Time Trek

I’d like to explain my timescales here. 

The earth is thought to be around 4.55 billion years old. Call it 4,550 million years old. Or 4,550,000,000 years old. Or what have you.

My fellowship at MIT lasts until mid-May. Right around my birthday. And around the time when my brother is expecting his 2nd child to be born. And that’s about 4.5 months from now. So we’ll call it 4 months plus 15 days. Or 135 days, since this year January, February, March and April have an average of 30 days, rather conveniently. 

Not that this helps explain anything.

Not that this helps explain anything.

Okay, so 4,550,000,000 divided by 135 = 33,703,703 years per day. In other words: 

  • a day of Ian Time equals 33.7 million years of Earth Time;
  • an hour of Ian Time equals 1.4 million years of Earth Time;
  • a minute of Ian Time equals 23,405 years of Earth Time;
  • a second of Ian Time equals 390 years of Earth Time. 

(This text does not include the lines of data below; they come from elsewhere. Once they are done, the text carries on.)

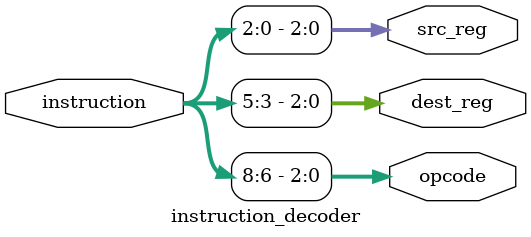
<source format=v>

module instruction_decoder (
    input wire [8:0] instruction,   // 9-bit instruction input
    output wire [2:0] opcode,       // bits [8:6] - ALU operation
    output wire [2:0] dest_reg,     // bits [5:3] - destination register
    output wire [2:0] src_reg       // bits [2:0] - source register
);

    // Extract the opcode (top 3 bits)
    assign opcode = instruction[8:6];

    // Extract the destination register (middle 3 bits)
    assign dest_reg = instruction[5:3];

    // Extract the source register (lowest 3 bits)
    assign src_reg = instruction[2:0];

endmodule

</source>
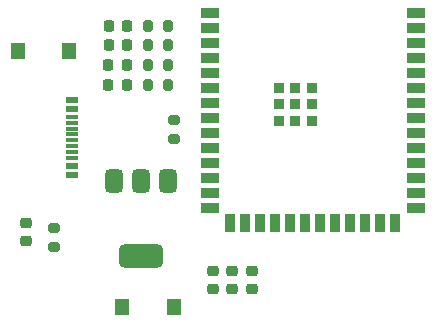
<source format=gbr>
%TF.GenerationSoftware,KiCad,Pcbnew,9.0.7-9.0.7~ubuntu24.04.1*%
%TF.CreationDate,2026-01-19T19:18:32+05:30*%
%TF.ProjectId,controller,636f6e74-726f-46c6-9c65-722e6b696361,rev?*%
%TF.SameCoordinates,Original*%
%TF.FileFunction,Paste,Top*%
%TF.FilePolarity,Positive*%
%FSLAX46Y46*%
G04 Gerber Fmt 4.6, Leading zero omitted, Abs format (unit mm)*
G04 Created by KiCad (PCBNEW 9.0.7-9.0.7~ubuntu24.04.1) date 2026-01-19 19:18:32*
%MOMM*%
%LPD*%
G01*
G04 APERTURE LIST*
G04 Aperture macros list*
%AMRoundRect*
0 Rectangle with rounded corners*
0 $1 Rounding radius*
0 $2 $3 $4 $5 $6 $7 $8 $9 X,Y pos of 4 corners*
0 Add a 4 corners polygon primitive as box body*
4,1,4,$2,$3,$4,$5,$6,$7,$8,$9,$2,$3,0*
0 Add four circle primitives for the rounded corners*
1,1,$1+$1,$2,$3*
1,1,$1+$1,$4,$5*
1,1,$1+$1,$6,$7*
1,1,$1+$1,$8,$9*
0 Add four rect primitives between the rounded corners*
20,1,$1+$1,$2,$3,$4,$5,0*
20,1,$1+$1,$4,$5,$6,$7,0*
20,1,$1+$1,$6,$7,$8,$9,0*
20,1,$1+$1,$8,$9,$2,$3,0*%
G04 Aperture macros list end*
%ADD10RoundRect,0.200000X-0.275000X0.200000X-0.275000X-0.200000X0.275000X-0.200000X0.275000X0.200000X0*%
%ADD11R,1.230000X1.360000*%
%ADD12RoundRect,0.218750X-0.218750X-0.256250X0.218750X-0.256250X0.218750X0.256250X-0.218750X0.256250X0*%
%ADD13RoundRect,0.225000X-0.250000X0.225000X-0.250000X-0.225000X0.250000X-0.225000X0.250000X0.225000X0*%
%ADD14R,1.140000X0.600000*%
%ADD15R,1.140000X0.300000*%
%ADD16RoundRect,0.375000X-0.375000X0.625000X-0.375000X-0.625000X0.375000X-0.625000X0.375000X0.625000X0*%
%ADD17RoundRect,0.500000X-1.400000X0.500000X-1.400000X-0.500000X1.400000X-0.500000X1.400000X0.500000X0*%
%ADD18RoundRect,0.225000X0.225000X0.250000X-0.225000X0.250000X-0.225000X-0.250000X0.225000X-0.250000X0*%
%ADD19RoundRect,0.200000X0.200000X0.275000X-0.200000X0.275000X-0.200000X-0.275000X0.200000X-0.275000X0*%
%ADD20R,1.500000X0.900000*%
%ADD21R,0.900000X1.500000*%
%ADD22R,0.900000X0.900000*%
%ADD23RoundRect,0.225000X0.250000X-0.225000X0.250000X0.225000X-0.250000X0.225000X-0.250000X-0.225000X0*%
G04 APERTURE END LIST*
D10*
%TO.C,R1*%
X120854457Y-92497298D03*
X120854457Y-94147298D03*
%TD*%
D11*
%TO.C,SW2*%
X131014457Y-99227298D03*
X126654457Y-99227298D03*
%TD*%
D12*
%TO.C,D3*%
X125506457Y-77031298D03*
X127081457Y-77031298D03*
%TD*%
D13*
%TO.C,C3*%
X134318457Y-96153298D03*
X134318457Y-97703298D03*
%TD*%
D14*
%TO.C,J1*%
X122432457Y-81645298D03*
X122432457Y-82445298D03*
D15*
X122432457Y-83595298D03*
X122432457Y-84595298D03*
X122432457Y-85095298D03*
X122432457Y-86095298D03*
D14*
X122432457Y-88045298D03*
X122432457Y-87245298D03*
D15*
X122432457Y-86595298D03*
X122432457Y-85595298D03*
X122432457Y-84095298D03*
X122432457Y-83095298D03*
%TD*%
D12*
%TO.C,D2*%
X125493957Y-78731298D03*
X127068957Y-78731298D03*
%TD*%
D16*
%TO.C,U3*%
X130534457Y-88559298D03*
X128234457Y-88559298D03*
D17*
X128234457Y-94859298D03*
D16*
X125934457Y-88559298D03*
%TD*%
D18*
%TO.C,C5*%
X127056457Y-75431298D03*
X125506457Y-75431298D03*
%TD*%
D13*
%TO.C,C2*%
X135918457Y-96153298D03*
X135918457Y-97703298D03*
%TD*%
D19*
%TO.C,R5*%
X130506457Y-78731298D03*
X128856457Y-78731298D03*
%TD*%
%TO.C,R6*%
X130518957Y-77031298D03*
X128868957Y-77031298D03*
%TD*%
D11*
%TO.C,SW1*%
X117806457Y-77510298D03*
X122166457Y-77510298D03*
%TD*%
D20*
%TO.C,U2*%
X134062457Y-74335298D03*
X134062457Y-75605298D03*
X134062457Y-76875298D03*
X134062457Y-78145298D03*
X134062457Y-79415298D03*
X134062457Y-80685298D03*
X134062457Y-81955298D03*
X134062457Y-83225298D03*
X134062457Y-84495298D03*
X134062457Y-85765298D03*
X134062457Y-87035298D03*
X134062457Y-88305298D03*
X134062457Y-89575298D03*
X134062457Y-90845298D03*
D21*
X135827457Y-92095298D03*
X137097457Y-92095298D03*
X138367457Y-92095298D03*
X139637457Y-92095298D03*
X140907457Y-92095298D03*
X142177457Y-92095298D03*
X143447457Y-92095298D03*
X144717457Y-92095298D03*
X145987457Y-92095298D03*
X147257457Y-92095298D03*
X148527457Y-92095298D03*
X149797457Y-92095298D03*
D20*
X151562457Y-90845298D03*
X151562457Y-89575298D03*
X151562457Y-88305298D03*
X151562457Y-87035298D03*
X151562457Y-85765298D03*
X151562457Y-84495298D03*
X151562457Y-83225298D03*
X151562457Y-81955298D03*
X151562457Y-80685298D03*
X151562457Y-79415298D03*
X151562457Y-78145298D03*
X151562457Y-76875298D03*
X151562457Y-75605298D03*
X151562457Y-74335298D03*
D22*
X139912457Y-80655298D03*
X139912457Y-82055298D03*
X139912457Y-83455298D03*
X139912457Y-83455298D03*
X141312457Y-80655298D03*
X141312457Y-80655298D03*
X141312457Y-82055298D03*
X141312457Y-83455298D03*
X142712457Y-80655298D03*
X142712457Y-82055298D03*
X142712457Y-83455298D03*
%TD*%
D19*
%TO.C,R4*%
X130506457Y-80431298D03*
X128856457Y-80431298D03*
%TD*%
D13*
%TO.C,C1*%
X137618457Y-96153298D03*
X137618457Y-97703298D03*
%TD*%
D19*
%TO.C,R3*%
X130506457Y-75431298D03*
X128856457Y-75431298D03*
%TD*%
D12*
%TO.C,D1*%
X125481457Y-80431298D03*
X127056457Y-80431298D03*
%TD*%
D10*
%TO.C,R2*%
X131014457Y-83353298D03*
X131014457Y-85003298D03*
%TD*%
D23*
%TO.C,C4*%
X118546457Y-93624298D03*
X118546457Y-92074298D03*
%TD*%
M02*

</source>
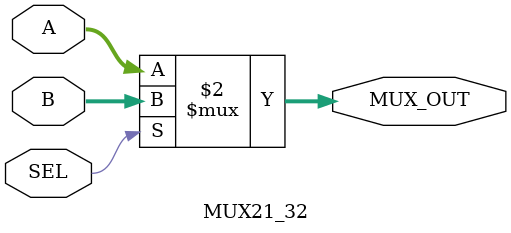
<source format=v>
`timescale 1ns / 1ps
module MUX21_32(
   input [31 : 0] A, B,
	input SEL,
	output [31: 0] MUX_OUT
    );

	assign MUX_OUT = (SEL==1) ? B : A; 

endmodule

</source>
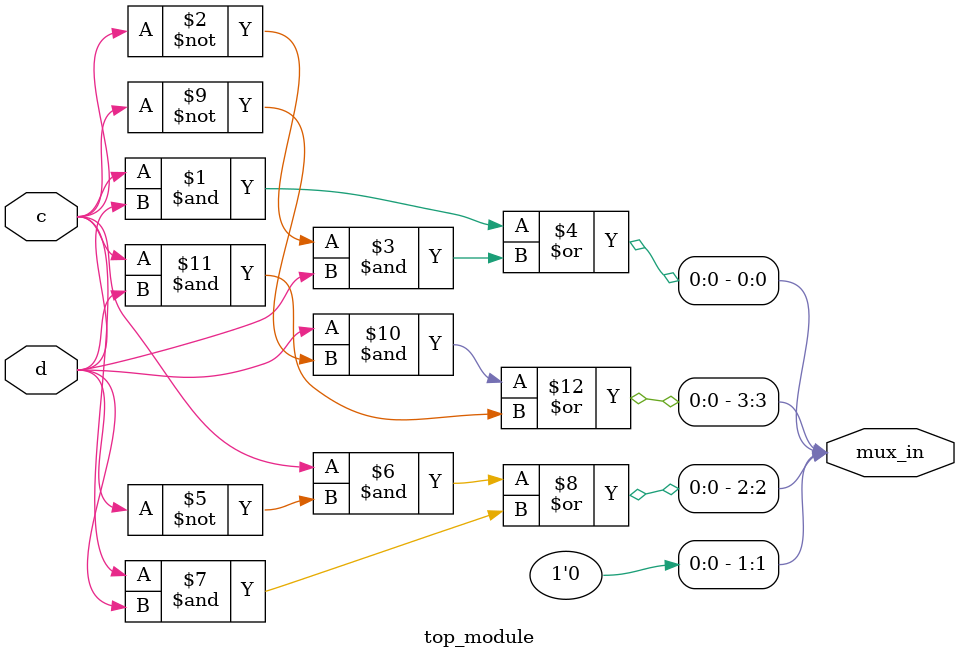
<source format=sv>
module top_module (
	input wire c,
	input wire d,
	output wire [3:0] mux_in
);

	assign mux_in[0] = (c & d) | (~c & d);
	assign mux_in[1] = 1'b0;
	assign mux_in[2] = (c & ~d) | (c & d);
	assign mux_in[3] = (d & ~c) | (c & d);

endmodule

</source>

Looking ahead towards some big events this year, I’ve got to mark my calendar for:

  • January 19th — the Late Heavy Bombardment — will there be a hailstorm?
  • March 1st — the Great Oxidization Event — avoid Beijing
  • May 7th — the end-Permian Extinction — avoid Siberian volcanoes

Just to name a few. We wouldn't want to give everything away!